▶ [Task directions]: From the first line to the last, restate the data exactly, leaving out the images.

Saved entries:
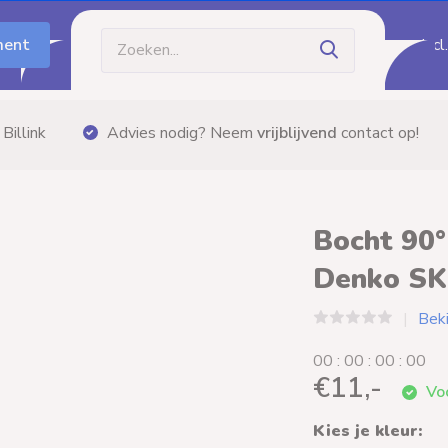
ment
Incl
Gratis bezorging
vanaf €60,- (m.u.v. palletzendi
Bocht 90°
Denko S
Beki
0
0
:
0
0
:
0
0
:
0
0
€11,-
Voo
Kies je kleur:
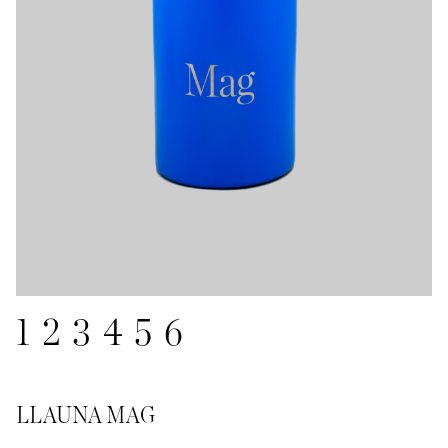
1
2
3
4
5
6
LLAUNA MAG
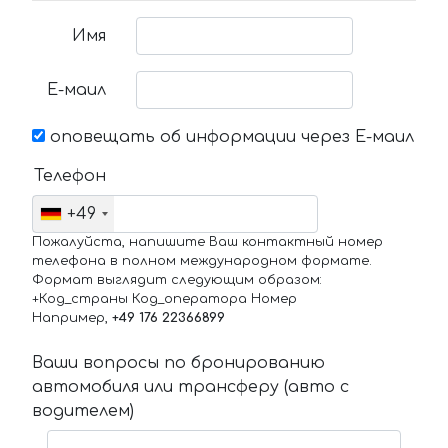
Имя
Е-маил
оповещать об информации через Е-маил
Телефон
+49
Пожалуйста, напишите Ваш контактный номер
телефона в полном международном формате.
Формат выглядит следующим образом:
+Код_страны Код_оператора Номер
Например,
+49 176 22366899
Ваши вопросы по бронированию
автомобиля или трансферу (авто с
водителем)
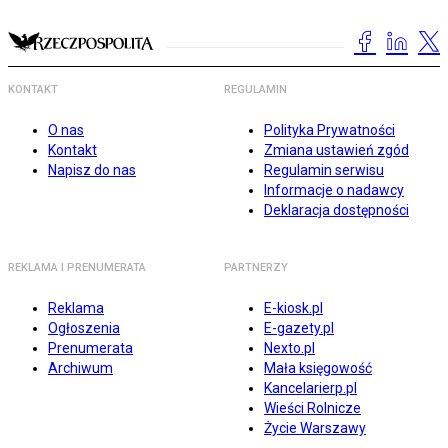
KONTAKT
REGULAMIN
O nas
Polityka Prywatności
Kontakt
Zmiana ustawień zgód
Napisz do nas
Regulamin serwisu
Informacje o nadawcy
Deklaracja dostępności
REKLAMA I PRENUMERATA
PARTNERZY
Reklama
E-kiosk.pl
Ogłoszenia
E-gazety.pl
Prenumerata
Nexto.pl
Archiwum
Mała księgowość
Kancelarierp.pl
Wieści Rolnicze
Życie Warszawy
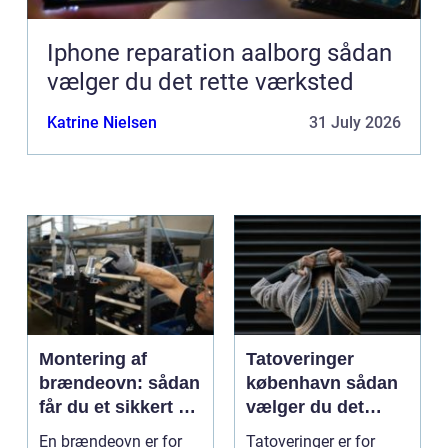
Iphone reparation aalborg sådan
vælger du det rette værksted
Katrine Nielsen
31 July 2026
Montering af
Tatoveringer
brændeovn: sådan
københavn sådan
får du et sikkert og
vælger du det
smukt resultat
rigtige studie
En brændeovn er for
Tatoveringer er for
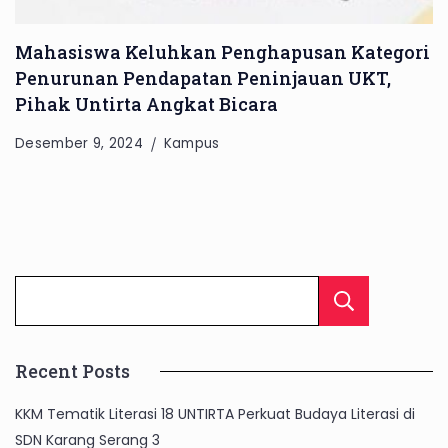
Mahasiswa Keluhkan Penghapusan Kategori
Penurunan Pendapatan Peninjauan UKT,
Pihak Untirta Angkat Bicara
Desember 9, 2024
Kampus
Cari
Recent Posts
KKM Tematik Literasi 18 UNTIRTA Perkuat Budaya Literasi di
SDN Karang Serang 3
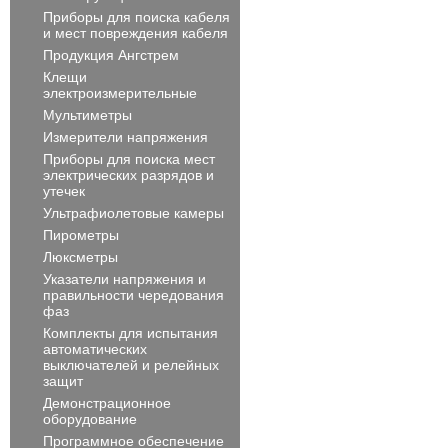
Приборы для поиска кабеля
и мест повреждения кабеля
Продукция Ангстрем
Клещи
электроизмерительные
Мультиметры
Измерители напряжения
Приборы для поиска мест
электрических разрядов и
утечек
Ультрафиолетовые камеры
Пирометры
Люксметры
Указатели напряжения и
правильности чередования
фаз
Комплекты для испытания
автоматических
выключателей и релейных
защит
Демонстрационное
оборудование
Программное обеспечение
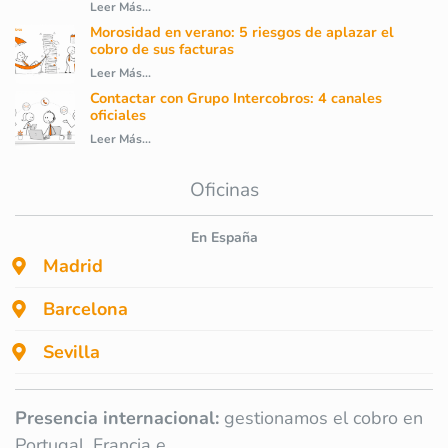
Leer Más...
Morosidad en verano: 5 riesgos de aplazar el
cobro de sus facturas
Leer Más...
Contactar con Grupo Intercobros: 4 canales
oficiales
Leer Más...
Oficinas
En España
Madrid
Barcelona
Sevilla
Presencia internacional:
gestionamos el cobro en
Portugal, Francia e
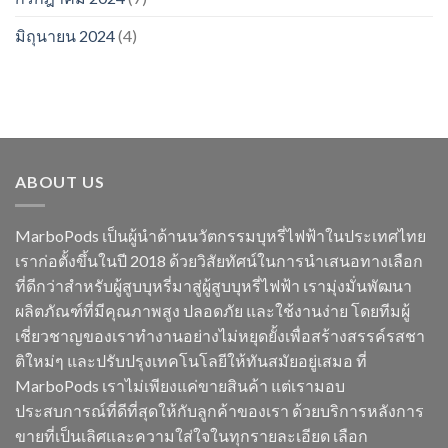
มิถุนายน 2024
(4)
ABOUT US
MarboPods เป็นผู้นำด้านนวัตกรรมบุหรี่ไฟฟ้าในประเทศไทย
เราก่อตั้งขึ้นในปี 2018 ด้วยวิสัยทัศน์ในการนำเสนอทางเลือก
ที่ดีกว่าสำหรับผู้สูบบุหรี่มาสู่ผู้สูบบุหรี่ไฟฟ้า เรามุ่งมั่นพัฒนา
ผลิตภัณฑ์ที่มีคุณภาพสูง ปลอดภัย และใช้งานง่าย โดยทีมผู้
เชี่ยวชาญของเราทำงานอย่างไม่หยุดยั้งเพื่อสร้างสรรค์รสชา
ติใหม่ๆ และปรับปรุงเทคโนโลยีให้ทันสมัยอยู่เสมอ ที่
MarboPods เราไม่เพียงแค่ขายสินค้า แต่เรามอบ
ประสบการณ์ที่ดีที่สุดให้กับลูกค้าของเรา ด้วยบริการหลังการ
ขายที่เป็นเลิศและความใส่ใจในทุกรายละเอียด เลือก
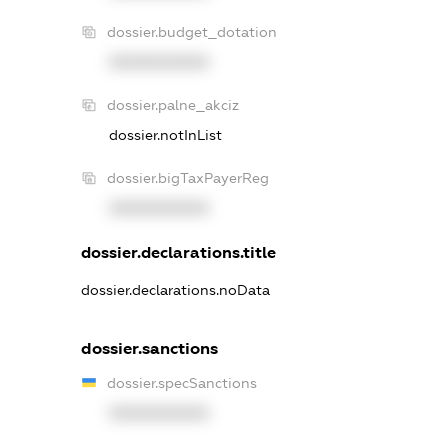
dossier.budget_dotation
XXXXXXXXXX
dossier.palne_akciz
dossier.notInList
dossier.bigTaxPayerReg
XXXXXXXXXX
dossier.declarations.title
dossier.declarations.noData
dossier.sanctions
dossier.specSanctions
XXXXXXXXXX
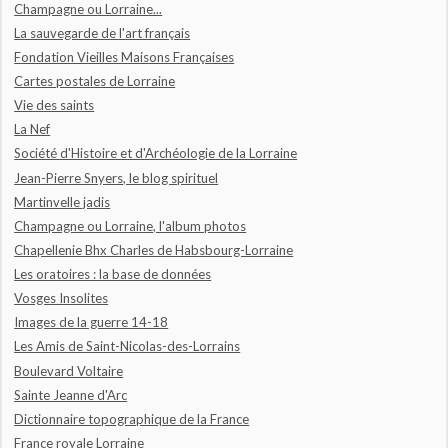
Champagne ou Lorraine...
La sauvegarde de l'art français
Fondation Vieilles Maisons Françaises
Cartes postales de Lorraine
Vie des saints
La Nef
Société d'Histoire et d'Archéologie de la Lorraine
Jean-Pierre Snyers, le blog spirituel
Martinvelle jadis
Champagne ou Lorraine, l'album photos
Chapellenie Bhx Charles de Habsbourg-Lorraine
Les oratoires : la base de données
Vosges Insolites
Images de la guerre 14-18
Les Amis de Saint-Nicolas-des-Lorrains
Boulevard Voltaire
Sainte Jeanne d'Arc
Dictionnaire topographique de la France
France royale Lorraine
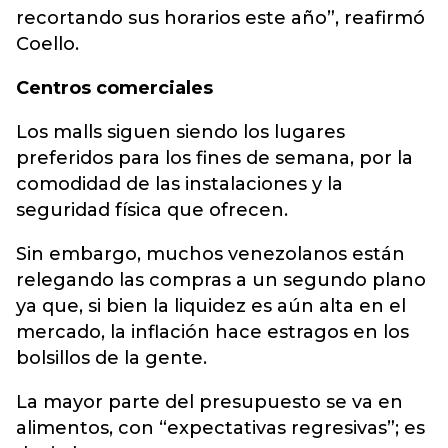
recortando sus horarios este año”, reafirmó
Coello.
Centros comerciales
Los malls siguen siendo
los lugares
preferidos para los fines de semana, por la
comodidad de las instalaciones y la
seguridad física que ofrecen.
Sin embargo, muchos venezolanos están
relegando las compras a un segundo plano
ya que, si bien la liquidez es aún alta en el
mercado, la inflación hace estragos en los
bolsillos de la gente.
La mayor parte del presupuesto se va en
alimentos, con “expectativas regresivas”; es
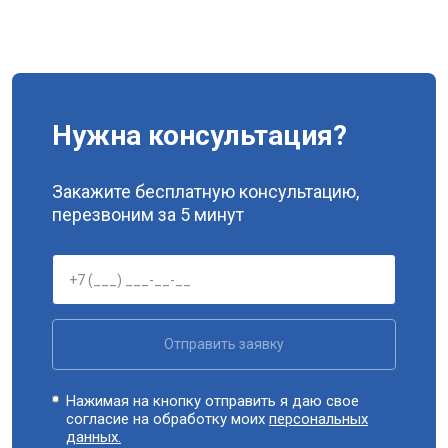
Нужна консультация?
Закажите бесплатную консультацию,
перезвоним за 5 минут
Отправить заявку
Нажимая на кнопку отправить я даю свое
согласие на обработку моих
персональных
данных.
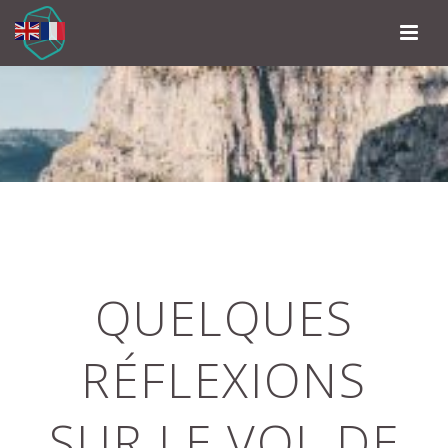
QUELQUES
RÉFLEXIONS
SUR LE VOL DE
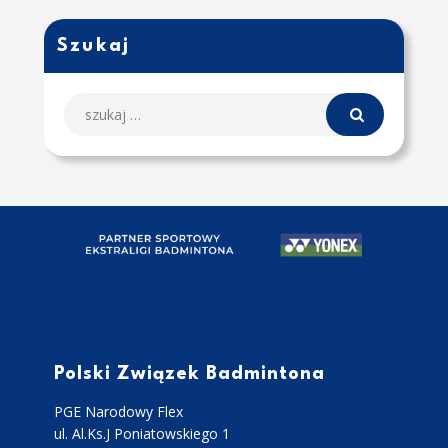
Szukaj
Polski Związek Badmintona
PGE Narodowy Flex
ul. Al.Ks.J Poniatowskiego 1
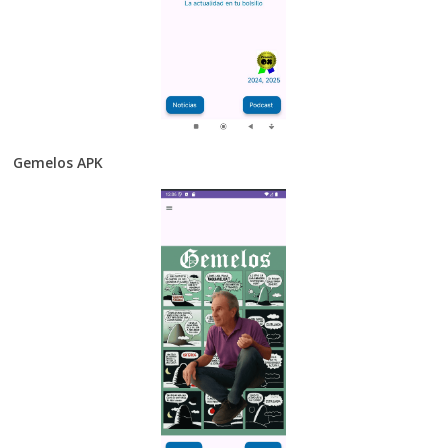
Gemelos APK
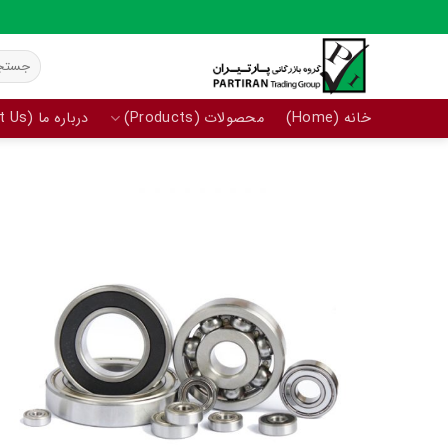
Ski
t
جستجو
conten
برای:
خانه (Home)
محصولات (Products)
درباره ما (About Us)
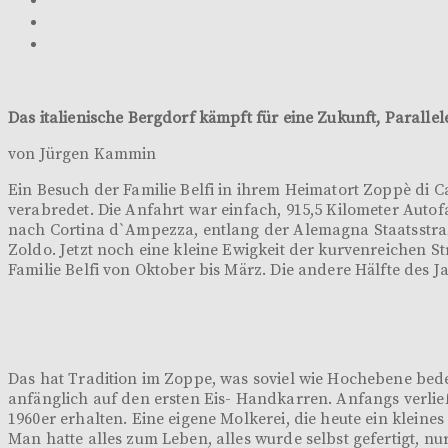
Das italienische Bergdorf kämpft für eine Zukunft, Paral
von Jürgen Kammin
Ein Besuch der Familie Belfi in ihrem Heimatort Zoppè di C
verabredet. Die Anfahrt war einfach, 915,5 Kilometer Auto
nach Cortina d`Ampezza, entlang der Alemagna Staatsstraß
Zoldo. Jetzt noch eine kleine Ewigkeit der kurvenreichen S
Familie Belfi von Oktober bis März. Die andere Hälfte des 
Das hat Tradition im Zoppe, was soviel wie Hochebene bede
anfänglich auf den ersten Eis- Handkarren. Anfangs verließ
1960er erhalten. Eine eigene Molkerei, die heute ein klein
Man hatte alles zum Leben, alles wurde selbst gefertigt, n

▶ [Expected answer]:
ment
Incl
Gratis bezorging
vanaf €60,- (m.u.v. palletzendi
Bocht 90°
Denko S
Beki
0
0
:
0
0
:
0
0
:
0
0
€11,-
Voo
Kies je kleur:
1
2
3
4
5
6
LLAUNA MAG
Имя
Е-маил
оповещать об информации через Е-маил
Телефон
+49
Пожалуйста, напишите Ваш контактный номер
телефона в полном международном формате.
Формат выглядит следующим образом:
+Код_страны Код_оператора Номер
Например,
+49 176 22366899
Ваши вопросы по бронированию
автомобиля или трансферу (авто с
водителем)
KONTAKT
REGULAMIN
O nas
Polityka Prywatności
Kontakt
Zmiana ustawień zgód
Napisz do nas
Regulamin serwisu
Informacje o nadawcy
Deklaracja dostępności
REKLAMA I PRENUMERATA
PARTNERZY
Reklama
E-kiosk.pl
Ogłoszenia
E-gazety.pl
Prenumerata
Nexto.pl
Archiwum
Mała księgowość
Kancelarierp.pl
Wieści Rolnicze
Życie Warszawy
Iphone reparation aalborg sådan
vælger du det rette værksted
Katrine Nielsen
31 July 2026
Montering af
Tatoveringer
brændeovn: sådan
københavn sådan
får du et sikkert og
vælger du det
smukt resultat
rigtige studie
En brændeovn er for
Tatoveringer er for
Mahasiswa Keluhkan Penghapusan Kategori
Penurunan Pendapatan Peninjauan UKT,
Pihak Untirta Angkat Bicara
Desember 9, 2024
Kampus
Cari
Recent Posts
KKM Tematik Literasi 18 UNTIRTA Perkuat Budaya Literasi di
SDN Karang Serang 3
Приборы для поиска кабеля
и мест повреждения кабеля
Продукция Ангстрем
Клещи
электроизмерительные
Мультиметры
Измерители напряжения
Приборы для поиска мест
электрических разрядов и
утечек
Ультрафиолетовые камеры
Пирометры
Люксметры
Указатели напряжения и
правильности чередования
фаз
Комплекты для испытания
автоматических
выключателей и релейных
защит
Демонстрационное
оборудование
Программное обеспечение
Leer Más...
Morosidad en verano: 5 riesgos de aplazar el
cobro de sus facturas
Leer Más...
Contactar con Grupo Intercobros: 4 canales
oficiales
Leer Más...
Oficinas
En España
Madrid
Barcelona
Sevilla
Presencia internacional:
gestionamos el cobro en
Portugal, Francia e
มิถุนายน 2024
(4)
ABOUT US
MarboPods เป็นผู้นำด้านนวัตกรรมบุหรี่ไฟฟ้าในประเทศไทย
เราก่อตั้งขึ้นในปี 2018 ด้วยวิสัยทัศน์ในการนำเสนอทางเลือก
ที่ดีกว่าสำหรับผู้สูบบุหรี่มาสู่ผู้สูบบุหรี่ไฟฟ้า เรามุ่งมั่นพัฒนา
ผลิตภัณฑ์ที่มีคุณภาพสูง ปลอดภัย และใช้งานง่าย โดยทีมผู้
เชี่ยวชาญของเราทำงานอย่างไม่หยุดยั้งเพื่อสร้างสรรค์รสชา
ติใหม่ๆ และปรับปรุงเทคโนโลยีให้ทันสมัยอยู่เสมอ ที่
MarboPods เราไม่เพียงแค่ขายสินค้า แต่เรามอบ
ประสบการณ์ที่ดีที่สุดให้กับลูกค้าของเรา ด้วยบริการหลังการ
ขายที่เป็นเลิศและความใส่ใจในทุกรายละเอียด เลือก
dossier.budget_dotation
XXXXXXXXXX
dossier.palne_akciz
dossier.notInList
dossier.bigTaxPayerReg
XXXXXXXXXX
dossier.declarations.title
dossier.declarations.noData
dossier.sanctions
dossier.specSanctions
XXXXXXXXXX
Champagne ou Lorraine...
La sauvegarde de l'art français
Fondation Vieilles Maisons Françaises
Cartes postales de Lorraine
Vie des saints
La Nef
Société d'Histoire et d'Archéologie de la Lorraine
Jean-Pierre Snyers, le blog spirituel
Martinvelle jadis
Champagne ou Lorraine, l'album photos
Chapellenie Bhx Charles de Habsbourg-Lorraine
Les oratoires : la base de données
Vosges Insolites
Images de la guerre 14-18
Les Amis de Saint-Nicolas-des-Lorrains
Boulevard Voltaire
Sainte Jeanne d'Arc
Dictionnaire topographique de la France
France royale Lorraine
recortando sus horarios este año”, reafirmó
Coello.
Centros comerciales
Los malls siguen siendo
los lugares
preferidos para los fines de semana, por la
comodidad de las instalaciones y la
seguridad física que ofrecen.
Sin embargo, muchos venezolanos están
relegando las compras a un segundo plano
ya que, si bien la liquidez es aún alta en el
mercado, la inflación hace estragos en los
bolsillos de la gente.
La mayor parte del presupuesto se va en
alimentos, con “expectativas regresivas”; es
Нужна консультация?
Закажите бесплатную консультацию,
перезвоним за 5 минут
Отправить заявку
Нажимая на кнопку отправить я даю свое
согласие на обработку моих
персональных
данных.
QUELQUES
RÉFLEXIONS
SUR LE VOL DE
Szukaj
Polski Związek Badmintona
PGE Narodowy Flex
ul. Al.Ks.J Poniatowskiego 1
Gemelos APK
Ski
t
جستجو
conten
برای:
خانه (Home)
محصولات (Products)
درباره ما (About Us)
Das italienische Bergdorf kämpft für eine Zukunft, Paral
von Jürgen Kammin
Ein Besuch der Familie Belfi in ihrem Heimatort Zoppè di C
verabredet. Die Anfahrt war einfach, 915,5 Kilometer Auto
nach Cortina d`Ampezza, entlang der Alemagna Staatsstraß
Zoldo. Jetzt noch eine kleine Ewigkeit der kurvenreichen S
Familie Belfi von Oktober bis März. Die andere Hälfte des 
Das hat Tradition im Zoppe, was soviel wie Hochebene bede
anfänglich auf den ersten Eis- Handkarren. Anfangs verließ
1960er erhalten. Eine eigene Molkerei, die heute ein klein
Man hatte alles zum Leben, alles wurde selbst gefertigt, n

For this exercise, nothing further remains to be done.